ÇGD Başkanı Ahmet Abakay: Uygun bir tapki olarak görmüyorum. Gazetecilik standartlarında gazetecinin nasıl davranması gerektiği evrensel ölçülerde bellidir. Gazetecinin Irak"ta Bush"a yönelik olayda olduğu gibi ayakkabı fırlatması, taş atması ya da bunu daha ileriye götürüp ateş etmesi gazetecilik değildir. Gazeteci en ağır soruları sorarak karşısındakini birikimiyle, ayakkabı atmaktan daha zor duruma sokabilirdi. Ona "sen eli kanlı bir katilsin, işgalcisin, bu ülkeyi derhal terk et" diyebilirdi ve bu daha etkili olurdu. Bir zamanlar Türkiye Gazetesi muhabiri bir olayı izlerken "Ben Sırp vurdum" dedi ve bu manşet oldu. Cinayet işlemiş, adam öldürmüş, bunu övünerek gazetecilik diye öne sürdü. yani bunun sonu yok. Bugün ayakkabı fırlatırsın yarın atş atıp cinayet işleyebilirsin. bu gazecilikle bağdaşmaz. Irak"taki bu meslektaşımız çok istiyorsa gazeteciliği bırakıp Irak"taki haklı direniş yapan milis örgütlerine katılabilir. Orada daha yararlı olabilir ama gazeteci ise gazetecilik yapmalıydı. Bu kişi Irak halkının çaresizliğini öne sürerek milisliğe soyunmamalıydı.

 

NEZAHAT ALKAN

 

***

200 avukat El Zeydi’yi savunmaya hazır

Irak"ın ABD tarafından devrilen ve Duceyl davasında aldığı idam cezası infaz edilen devlet başkanı Saddam Hüseyin"in avukatlarından Halil Duleymi, ABD Başkanı George Bush"a ayakkabı fırlatan Iraklı gazeteciyi 200 avukatın ücretsiz savunmaya hazır olduğunu açıkladı. Duleymi, AFP"ye yaptığı açıklamada, kendisinin de Iraklı gazetecinin savunmasını hazırladığını belirterek, “Şu anda aralarında Iraklı ve Amerikalıların bulunduğu 200 kadar avukat gazeteciyi ücretsiz savunmak için başvuruda bulundu” dedi.

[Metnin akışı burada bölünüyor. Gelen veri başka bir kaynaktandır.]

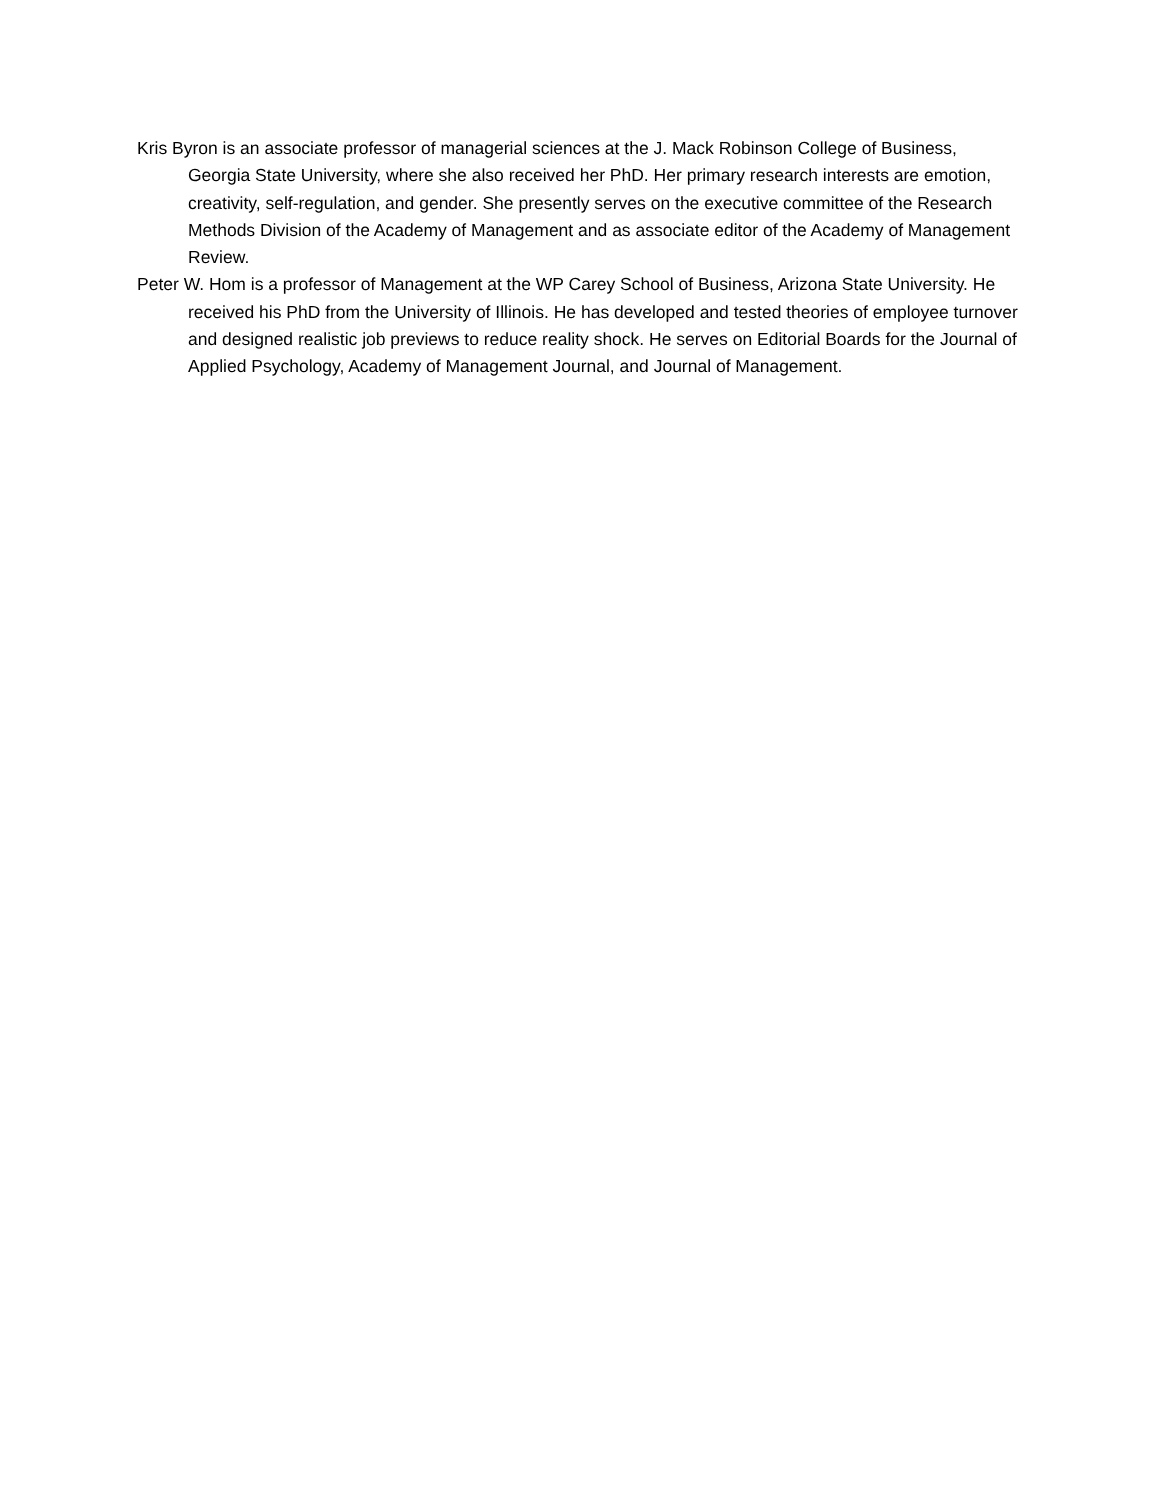Kris Byron is an associate professor of managerial sciences at the J. Mack Robinson College of Business, Georgia State University, where she also received her PhD. Her primary research interests are emotion, creativity, self-regulation, and gender. She presently serves on the executive committee of the Research Methods Division of the Academy of Management and as associate editor of the Academy of Management Review.
Peter W. Hom is a professor of Management at the WP Carey School of Business, Arizona State University. He received his PhD from the University of Illinois. He has developed and tested theories of employee turnover and designed realistic job previews to reduce reality shock. He serves on Editorial Boards for the Journal of Applied Psychology, Academy of Management Journal, and Journal of Management.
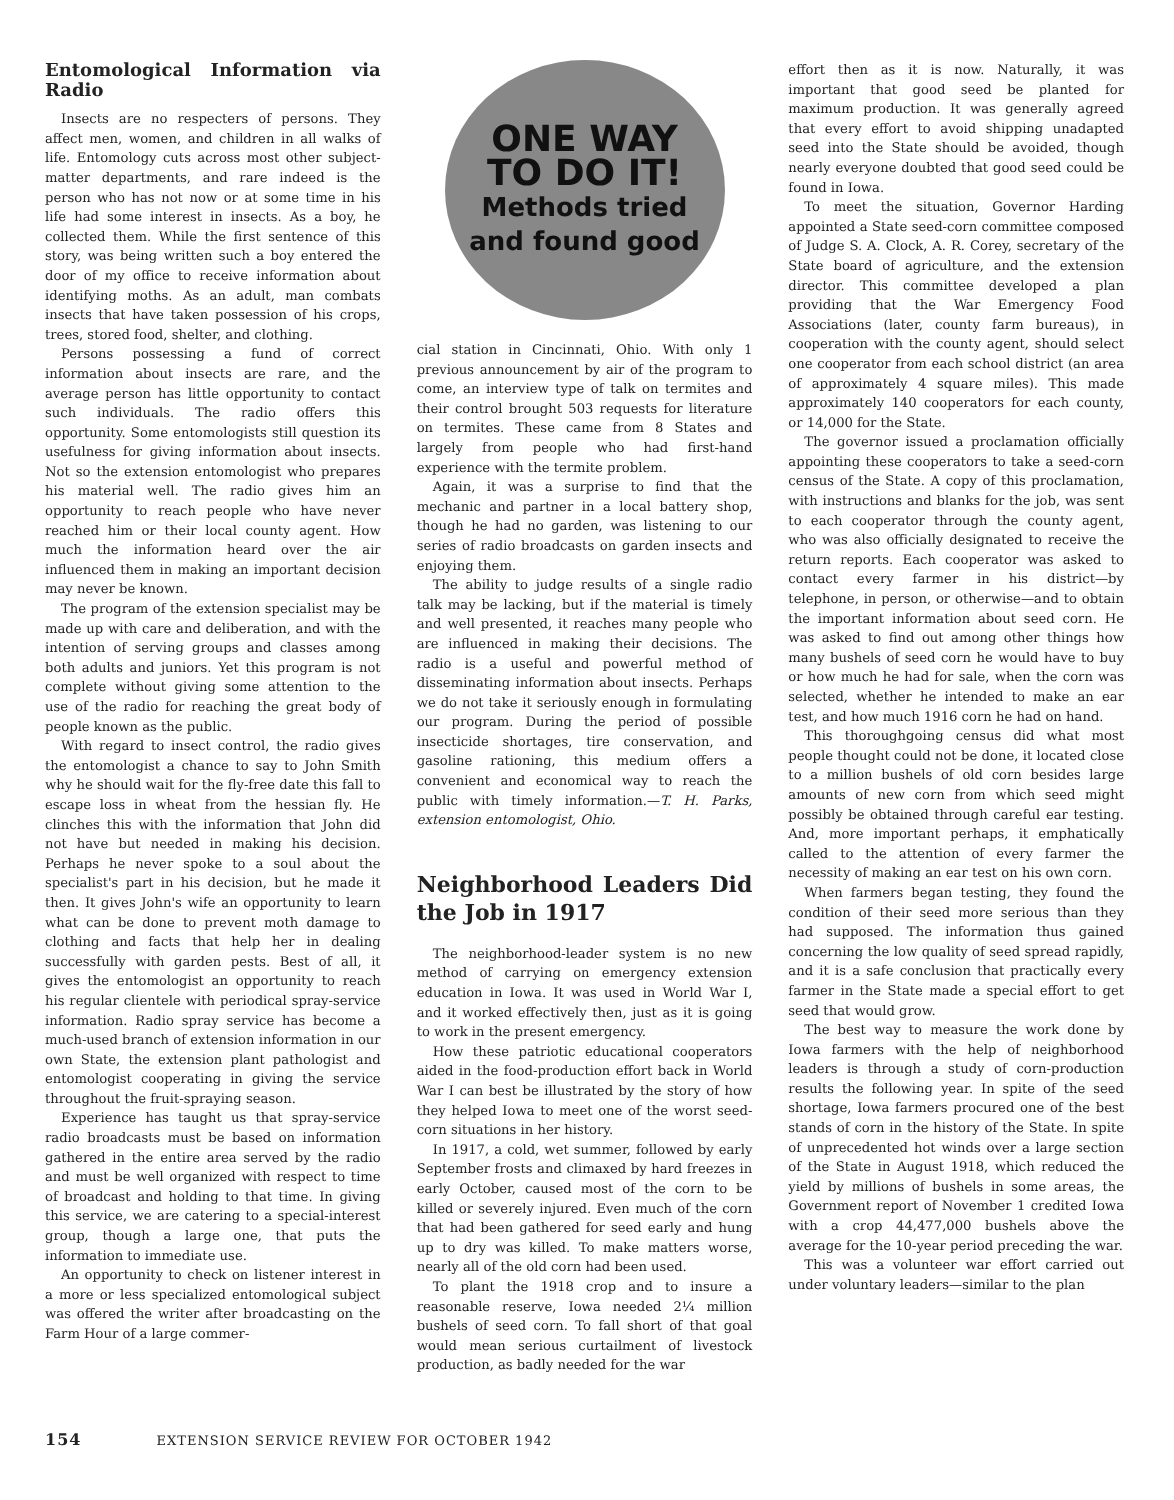Entomological Information via Radio
Insects are no respecters of persons. They affect men, women, and children in all walks of life. Entomology cuts across most other subject-matter departments, and rare indeed is the person who has not now or at some time in his life had some interest in insects. As a boy, he collected them. While the first sentence of this story, was being written such a boy entered the door of my office to receive information about identifying moths. As an adult, man combats insects that have taken possession of his crops, trees, stored food, shelter, and clothing.
Persons possessing a fund of correct information about insects are rare, and the average person has little opportunity to contact such individuals. The radio offers this opportunity. Some entomologists still question its usefulness for giving information about insects. Not so the extension entomologist who prepares his material well. The radio gives him an opportunity to reach people who have never reached him or their local county agent. How much the information heard over the air influenced them in making an important decision may never be known.
The program of the extension specialist may be made up with care and deliberation, and with the intention of serving groups and classes among both adults and juniors. Yet this program is not complete without giving some attention to the use of the radio for reaching the great body of people known as the public.
With regard to insect control, the radio gives the entomologist a chance to say to John Smith why he should wait for the fly-free date this fall to escape loss in wheat from the hessian fly. He clinches this with the information that John did not have but needed in making his decision. Perhaps he never spoke to a soul about the specialist's part in his decision, but he made it then. It gives John's wife an opportunity to learn what can be done to prevent moth damage to clothing and facts that help her in dealing successfully with garden pests. Best of all, it gives the entomologist an opportunity to reach his regular clientele with periodical spray-service information. Radio spray service has become a much-used branch of extension information in our own State, the extension plant pathologist and entomologist cooperating in giving the service throughout the fruit-spraying season.
Experience has taught us that spray-service radio broadcasts must be based on information gathered in the entire area served by the radio and must be well organized with respect to time of broadcast and holding to that time. In giving this service, we are catering to a special-interest group, though a large one, that puts the information to immediate use.
An opportunity to check on listener interest in a more or less specialized entomological subject was offered the writer after broadcasting on the Farm Hour of a large commer-
ONE WAY
TO DO IT!
Methods tried
and found good
cial station in Cincinnati, Ohio. With only 1 previous announcement by air of the program to come, an interview type of talk on termites and their control brought 503 requests for literature on termites. These came from 8 States and largely from people who had first-hand experience with the termite problem.
Again, it was a surprise to find that the mechanic and partner in a local battery shop, though he had no garden, was listening to our series of radio broadcasts on garden insects and enjoying them.
The ability to judge results of a single radio talk may be lacking, but if the material is timely and well presented, it reaches many people who are influenced in making their decisions. The radio is a useful and powerful method of disseminating information about insects. Perhaps we do not take it seriously enough in formulating our program. During the period of possible insecticide shortages, tire conservation, and gasoline rationing, this medium offers a convenient and economical way to reach the public with timely information.—T. H. Parks, extension entomologist, Ohio.
Neighborhood Leaders Did the Job in 1917
The neighborhood-leader system is no new method of carrying on emergency extension education in Iowa. It was used in World War I, and it worked effectively then, just as it is going to work in the present emergency.
How these patriotic educational cooperators aided in the food-production effort back in World War I can best be illustrated by the story of how they helped Iowa to meet one of the worst seed-corn situations in her history.
In 1917, a cold, wet summer, followed by early September frosts and climaxed by hard freezes in early October, caused most of the corn to be killed or severely injured. Even much of the corn that had been gathered for seed early and hung up to dry was killed. To make matters worse, nearly all of the old corn had been used.
To plant the 1918 crop and to insure a reasonable reserve, Iowa needed 2¼ million bushels of seed corn. To fall short of that goal would mean serious curtailment of livestock production, as badly needed for the war
effort then as it is now. Naturally, it was important that good seed be planted for maximum production. It was generally agreed that every effort to avoid shipping unadapted seed into the State should be avoided, though nearly everyone doubted that good seed could be found in Iowa.
To meet the situation, Governor Harding appointed a State seed-corn committee composed of Judge S. A. Clock, A. R. Corey, secretary of the State board of agriculture, and the extension director. This committee developed a plan providing that the War Emergency Food Associations (later, county farm bureaus), in cooperation with the county agent, should select one cooperator from each school district (an area of approximately 4 square miles). This made approximately 140 cooperators for each county, or 14,000 for the State.
The governor issued a proclamation officially appointing these cooperators to take a seed-corn census of the State. A copy of this proclamation, with instructions and blanks for the job, was sent to each cooperator through the county agent, who was also officially designated to receive the return reports. Each cooperator was asked to contact every farmer in his district—by telephone, in person, or otherwise—and to obtain the important information about seed corn. He was asked to find out among other things how many bushels of seed corn he would have to buy or how much he had for sale, when the corn was selected, whether he intended to make an ear test, and how much 1916 corn he had on hand.
This thoroughgoing census did what most people thought could not be done, it located close to a million bushels of old corn besides large amounts of new corn from which seed might possibly be obtained through careful ear testing. And, more important perhaps, it emphatically called to the attention of every farmer the necessity of making an ear test on his own corn.
When farmers began testing, they found the condition of their seed more serious than they had supposed. The information thus gained concerning the low quality of seed spread rapidly, and it is a safe conclusion that practically every farmer in the State made a special effort to get seed that would grow.
The best way to measure the work done by Iowa farmers with the help of neighborhood leaders is through a study of corn-production results the following year. In spite of the seed shortage, Iowa farmers procured one of the best stands of corn in the history of the State. In spite of unprecedented hot winds over a large section of the State in August 1918, which reduced the yield by millions of bushels in some areas, the Government report of November 1 credited Iowa with a crop 44,477,000 bushels above the average for the 10-year period preceding the war.
This was a volunteer war effort carried out under voluntary leaders—similar to the plan
154 EXTENSION SERVICE REVIEW FOR OCTOBER 1942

Iraklı gazeteciyi savunmaya dün gece karar verdiğini de anlatan Duleymi, bir savunma ekibi kurmak için Arap barolarla irtibat halinde olduğunu ifade etti ve “Bir Iraklının, Irak"ta ve Afganistan"da 2 milyon insanı öldüren zalim bir tiran olan Bush"a yapabileceği en asgari hareket budur” dedi. Duleymi, Iraklı gazetecinin derhal salıverilmesini de istedi. Bir başka Iraklı avukat Tarık Harb de, Iraklı gazetecinin “Irak"ı ziyaret eden bir devlet başkanına hakaret etmekten en az 2 yıl hapis cezası alabileceğini" kaydetti.